Requisiti del compito: Modifica il passo dell'articolo sul Met Gala che si apre con le parole contenenti "Un evento che" e si chiude con "chiacchiere e convenevoli.": riscrivilo mettendo "complice" al posto di "compare".

Testo fornito:
Anna Wintour e Donald Trump: stessa cultura, stesso atteggiamento da Boomer
Met Gala 2025: la stessa inutile strafottenza, perché contano solo i soldi: niente futuro né sostenibilità – il Drill Baby Drill di Trump diventa Drill Baby Dance, per Wintour
Americani, padroni del mondo: il Met Gala – per la moda, Anna Wintour è il riflesso di Donald Trump
Che si stiano abbuffando ai tavoli del Four Seasons o chiusi in un van con l’aria condizionata al massimo quando fuori c’è la migliore delle primavere, gli americani tracannano, neanche divorano. Padroni del mondo: una caricatura che vorremmo chiedere a Forattini di riassumere. L’altra sera, il Met Gala e ieri le immagini sparse per il pianeta come sassolini al posto di confetti.
Un evento che rappresenta, sintetizza e riassume – così come la moda dovrebbe fare – il tempo attuale che l’America sta vivendo. Il tempo del chissenefrega, il tempo del prendiamo tutto quello che possiamo che tanto ci divertiamo – il tempo americano. Il mondo, l’Europa urla di rabbia contro Donald Trump, facendo ricadere su questo ottantenne il male dello Zio Sam – ma la sua compare, la signora che a parole vorrebbe prenderne distacco, Anna Wintour è la declinazione in party del suo nervosismo. Il Drill Baby Drill diventa Drill baby – and dance. Del suo presidente, Anna Wintour professa il rigetto, ma ne esprime il riflesso. Per il primo contano solo i soldi, per la seconda contano i soldi quando servono a comprare vestiti colorati chiacchiere e convenevoli.
Metropolitan Museum: Superfine, l’umanità nera e il dandismo. La cancel culture: Tailored for you
Dalla pagina introduttiva sul sito del Metropolitan Museum, Il titolo della mostra recita: Superfine, Tailoring Black Style. Leggendo il comunicato, il testo che vuole porre l’argomento, si rimanda a una disamina storica dello stile Black – inteso come umanità, etnia di pelle nera – dal 1700 a oggi, attraversando una revisione del concetto di dandismo. Il testo elenca parole che non esplicitano il rigore della speculazione. Si amplificano tensioni tra il movimento, il fuori misura nel rapporto con il visitatore. Si fa riferimento ad André Grenard Matswa, rivoluzionario del Congo, il primo Sapeur di una comunità formatasi negli anni Venti del Novecento – per poi atterrare su Iké Udé con la sua vita da dandy; concludendo su una selezione di immagini che raccontano la confidenza tra uomini neri ben vestiti.

Materiale di partenza:
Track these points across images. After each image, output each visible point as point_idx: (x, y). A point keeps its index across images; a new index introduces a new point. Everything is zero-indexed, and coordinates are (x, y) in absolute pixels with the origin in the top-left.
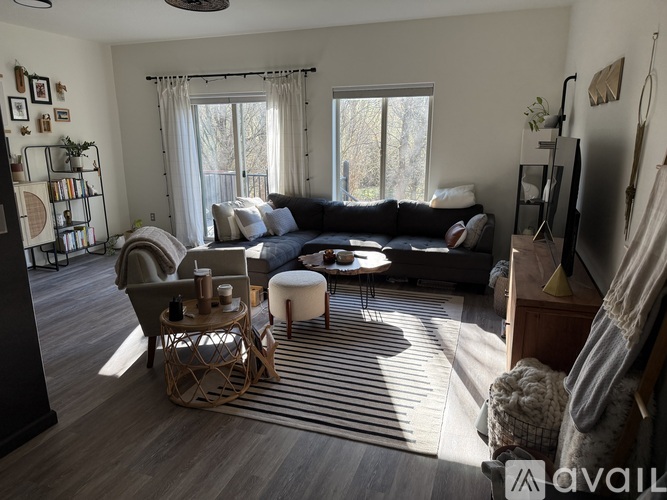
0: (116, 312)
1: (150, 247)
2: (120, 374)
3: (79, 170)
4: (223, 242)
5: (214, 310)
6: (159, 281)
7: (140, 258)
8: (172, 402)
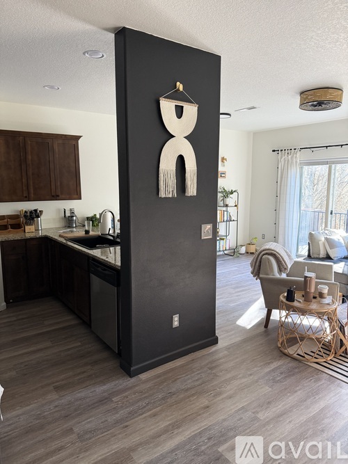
--
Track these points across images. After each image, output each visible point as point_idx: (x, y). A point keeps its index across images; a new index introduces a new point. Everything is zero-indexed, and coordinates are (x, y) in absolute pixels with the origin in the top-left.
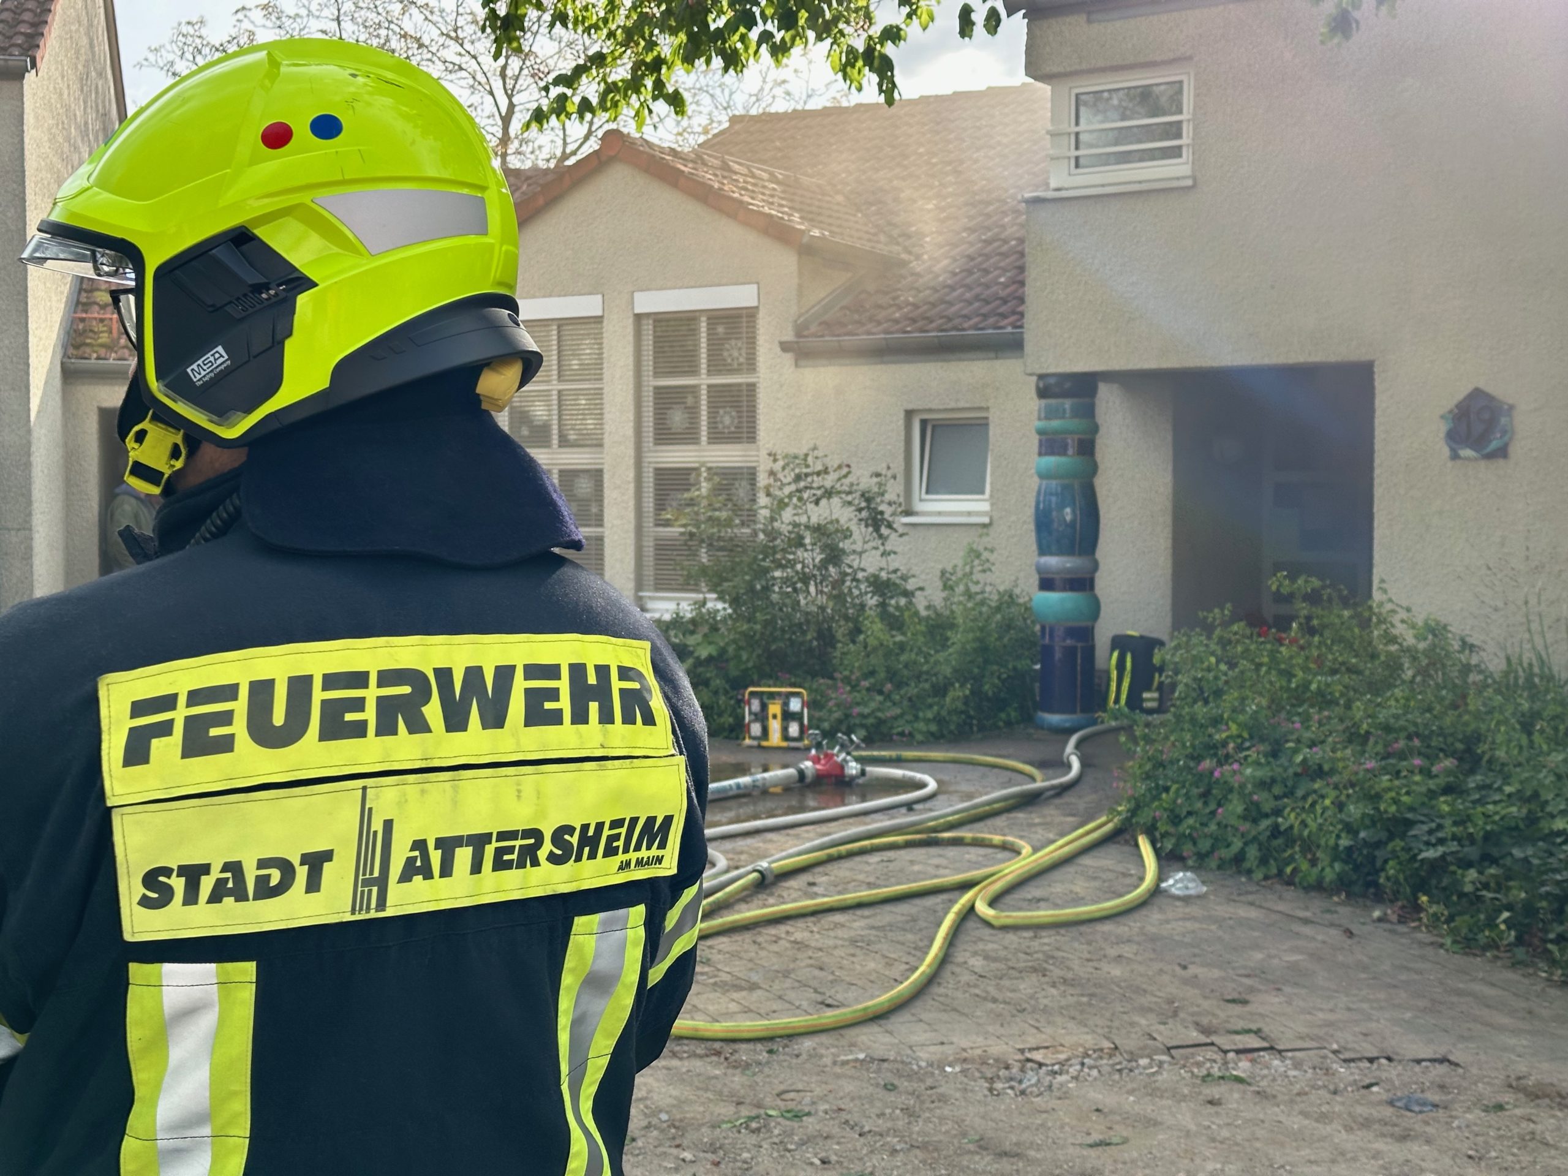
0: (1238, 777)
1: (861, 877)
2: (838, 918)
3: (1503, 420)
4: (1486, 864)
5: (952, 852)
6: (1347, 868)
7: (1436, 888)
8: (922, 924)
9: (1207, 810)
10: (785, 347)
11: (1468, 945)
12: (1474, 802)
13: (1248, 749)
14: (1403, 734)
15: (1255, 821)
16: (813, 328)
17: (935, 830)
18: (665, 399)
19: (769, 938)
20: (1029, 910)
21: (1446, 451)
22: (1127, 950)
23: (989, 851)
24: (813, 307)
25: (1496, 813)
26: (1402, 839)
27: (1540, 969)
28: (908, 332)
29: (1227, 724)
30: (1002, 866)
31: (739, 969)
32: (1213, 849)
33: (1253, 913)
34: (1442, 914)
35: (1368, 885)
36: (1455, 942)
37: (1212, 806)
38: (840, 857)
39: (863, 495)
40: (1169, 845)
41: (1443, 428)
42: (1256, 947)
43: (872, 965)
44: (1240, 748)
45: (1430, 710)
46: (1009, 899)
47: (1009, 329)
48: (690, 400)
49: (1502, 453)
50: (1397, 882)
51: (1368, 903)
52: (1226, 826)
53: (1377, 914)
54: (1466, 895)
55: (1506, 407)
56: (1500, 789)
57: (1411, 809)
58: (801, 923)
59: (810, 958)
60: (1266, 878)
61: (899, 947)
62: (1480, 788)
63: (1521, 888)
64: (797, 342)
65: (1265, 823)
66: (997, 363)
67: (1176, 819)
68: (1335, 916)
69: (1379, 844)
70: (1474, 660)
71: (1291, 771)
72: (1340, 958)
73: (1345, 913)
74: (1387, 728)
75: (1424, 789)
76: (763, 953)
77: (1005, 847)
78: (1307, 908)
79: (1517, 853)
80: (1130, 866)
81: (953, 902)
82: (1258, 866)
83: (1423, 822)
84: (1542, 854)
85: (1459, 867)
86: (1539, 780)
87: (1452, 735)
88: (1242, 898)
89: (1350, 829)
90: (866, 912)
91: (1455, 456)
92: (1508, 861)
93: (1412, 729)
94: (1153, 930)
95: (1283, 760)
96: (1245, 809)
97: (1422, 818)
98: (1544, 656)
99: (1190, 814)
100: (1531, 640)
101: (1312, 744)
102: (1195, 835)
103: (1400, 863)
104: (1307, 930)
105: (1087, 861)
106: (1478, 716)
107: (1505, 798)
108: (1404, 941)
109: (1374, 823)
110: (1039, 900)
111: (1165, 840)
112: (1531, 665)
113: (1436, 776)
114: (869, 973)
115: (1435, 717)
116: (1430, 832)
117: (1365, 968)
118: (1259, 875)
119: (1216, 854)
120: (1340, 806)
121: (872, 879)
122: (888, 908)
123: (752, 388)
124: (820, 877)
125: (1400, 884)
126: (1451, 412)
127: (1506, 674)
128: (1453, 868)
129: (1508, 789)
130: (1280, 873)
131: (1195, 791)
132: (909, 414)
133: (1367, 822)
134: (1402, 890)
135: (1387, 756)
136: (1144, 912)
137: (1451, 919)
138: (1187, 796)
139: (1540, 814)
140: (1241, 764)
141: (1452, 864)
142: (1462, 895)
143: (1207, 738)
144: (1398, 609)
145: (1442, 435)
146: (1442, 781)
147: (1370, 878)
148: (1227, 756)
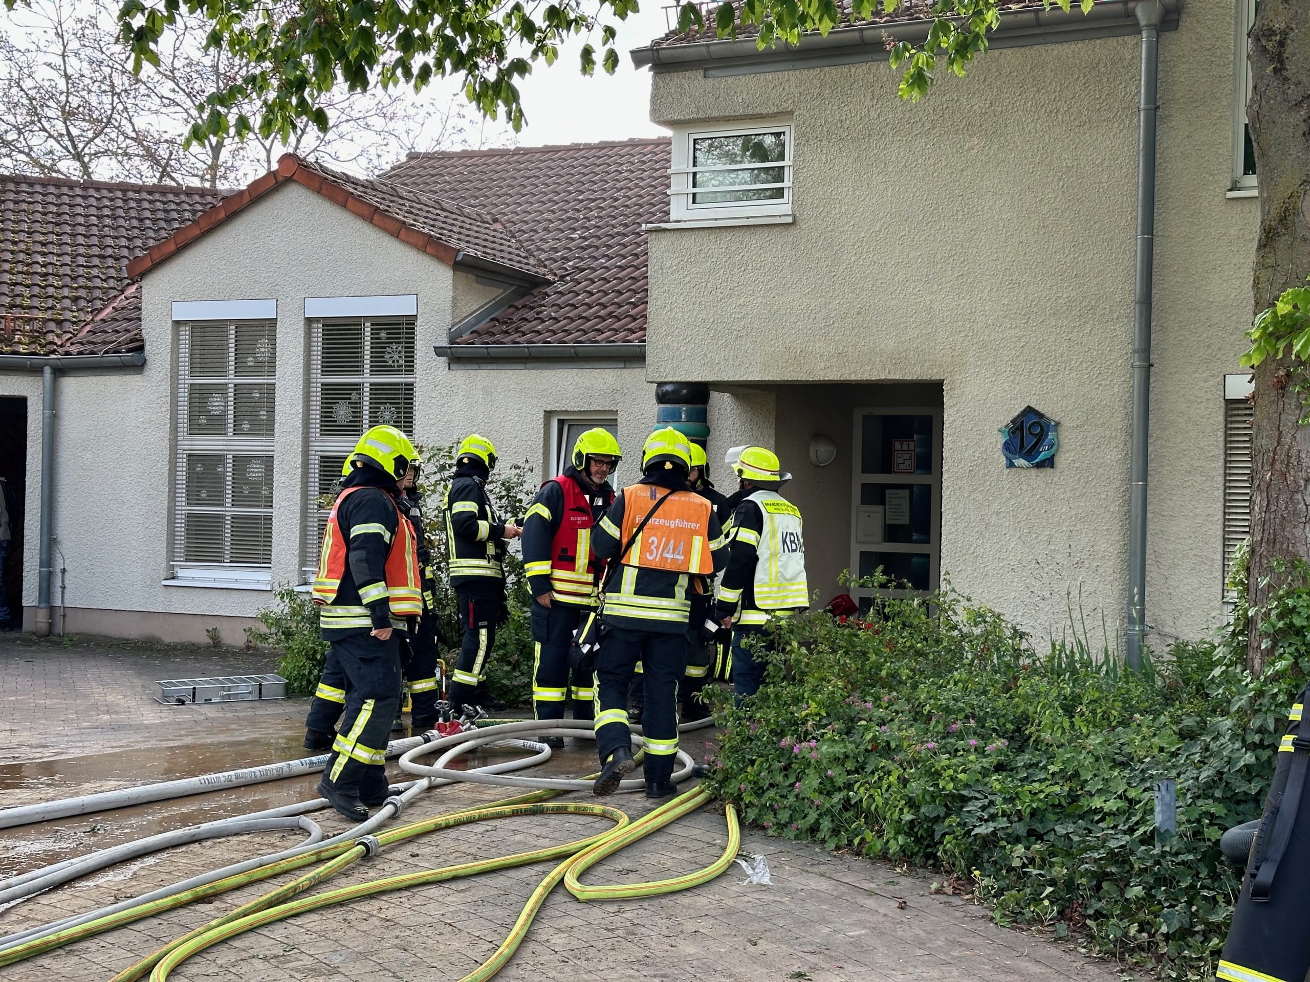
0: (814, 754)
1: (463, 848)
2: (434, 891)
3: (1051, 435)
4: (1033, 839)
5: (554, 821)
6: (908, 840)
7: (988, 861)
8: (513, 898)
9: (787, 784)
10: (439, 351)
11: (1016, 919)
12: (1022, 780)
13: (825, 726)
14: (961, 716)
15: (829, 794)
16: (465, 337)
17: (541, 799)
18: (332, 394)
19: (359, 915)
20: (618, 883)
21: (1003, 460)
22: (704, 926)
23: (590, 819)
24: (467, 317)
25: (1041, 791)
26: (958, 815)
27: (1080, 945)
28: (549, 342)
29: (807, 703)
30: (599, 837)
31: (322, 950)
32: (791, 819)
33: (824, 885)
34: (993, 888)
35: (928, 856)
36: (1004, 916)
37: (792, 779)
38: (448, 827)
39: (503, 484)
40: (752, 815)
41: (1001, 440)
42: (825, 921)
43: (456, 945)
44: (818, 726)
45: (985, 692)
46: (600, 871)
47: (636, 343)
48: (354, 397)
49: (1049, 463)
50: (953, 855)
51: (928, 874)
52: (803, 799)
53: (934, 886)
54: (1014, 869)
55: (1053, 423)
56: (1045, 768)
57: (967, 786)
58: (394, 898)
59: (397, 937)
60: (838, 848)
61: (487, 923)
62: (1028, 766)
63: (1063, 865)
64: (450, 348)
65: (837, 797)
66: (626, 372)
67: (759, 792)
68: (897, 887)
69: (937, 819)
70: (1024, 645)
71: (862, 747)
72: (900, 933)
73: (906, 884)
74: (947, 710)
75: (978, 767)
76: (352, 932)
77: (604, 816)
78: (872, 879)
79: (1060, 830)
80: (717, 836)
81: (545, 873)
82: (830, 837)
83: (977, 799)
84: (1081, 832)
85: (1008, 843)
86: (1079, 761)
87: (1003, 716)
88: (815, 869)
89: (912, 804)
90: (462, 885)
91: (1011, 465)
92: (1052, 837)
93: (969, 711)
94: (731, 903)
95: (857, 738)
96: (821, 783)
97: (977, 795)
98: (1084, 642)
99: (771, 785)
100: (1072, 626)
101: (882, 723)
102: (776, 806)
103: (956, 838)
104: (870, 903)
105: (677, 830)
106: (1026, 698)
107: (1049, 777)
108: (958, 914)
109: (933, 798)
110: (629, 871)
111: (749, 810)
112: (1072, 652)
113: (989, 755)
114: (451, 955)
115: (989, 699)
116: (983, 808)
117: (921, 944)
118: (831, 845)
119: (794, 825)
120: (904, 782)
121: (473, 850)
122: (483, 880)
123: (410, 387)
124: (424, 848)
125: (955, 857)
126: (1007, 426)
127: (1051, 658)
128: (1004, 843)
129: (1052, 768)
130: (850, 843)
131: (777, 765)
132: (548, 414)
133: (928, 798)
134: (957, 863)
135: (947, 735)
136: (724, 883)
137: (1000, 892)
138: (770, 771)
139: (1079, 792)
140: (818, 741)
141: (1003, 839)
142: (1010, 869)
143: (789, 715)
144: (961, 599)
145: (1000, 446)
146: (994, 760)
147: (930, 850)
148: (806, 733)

Risultato del compito:
Un evento che rappresenta, sintetizza e riassume – così come la moda dovrebbe fare – il tempo attuale che l’America sta vivendo. Il tempo del chissenefrega, il tempo del prendiamo tutto quello che possiamo che tanto ci divertiamo – il tempo americano. Il mondo, l’Europa urla di rabbia contro Donald Trump, facendo ricadere su questo ottantenne il male dello Zio Sam – ma la sua complice, la signora che a parole vorrebbe prenderne distacco, Anna Wintour è la declinazione in party del suo nervosismo. Il Drill Baby Drill diventa Drill baby – and dance. Del suo presidente, Anna Wintour professa il rigetto, ma ne esprime il riflesso. Per il primo contano solo i soldi, per la seconda contano i soldi quando servono a comprare vestiti colorati chiacchiere e convenevoli.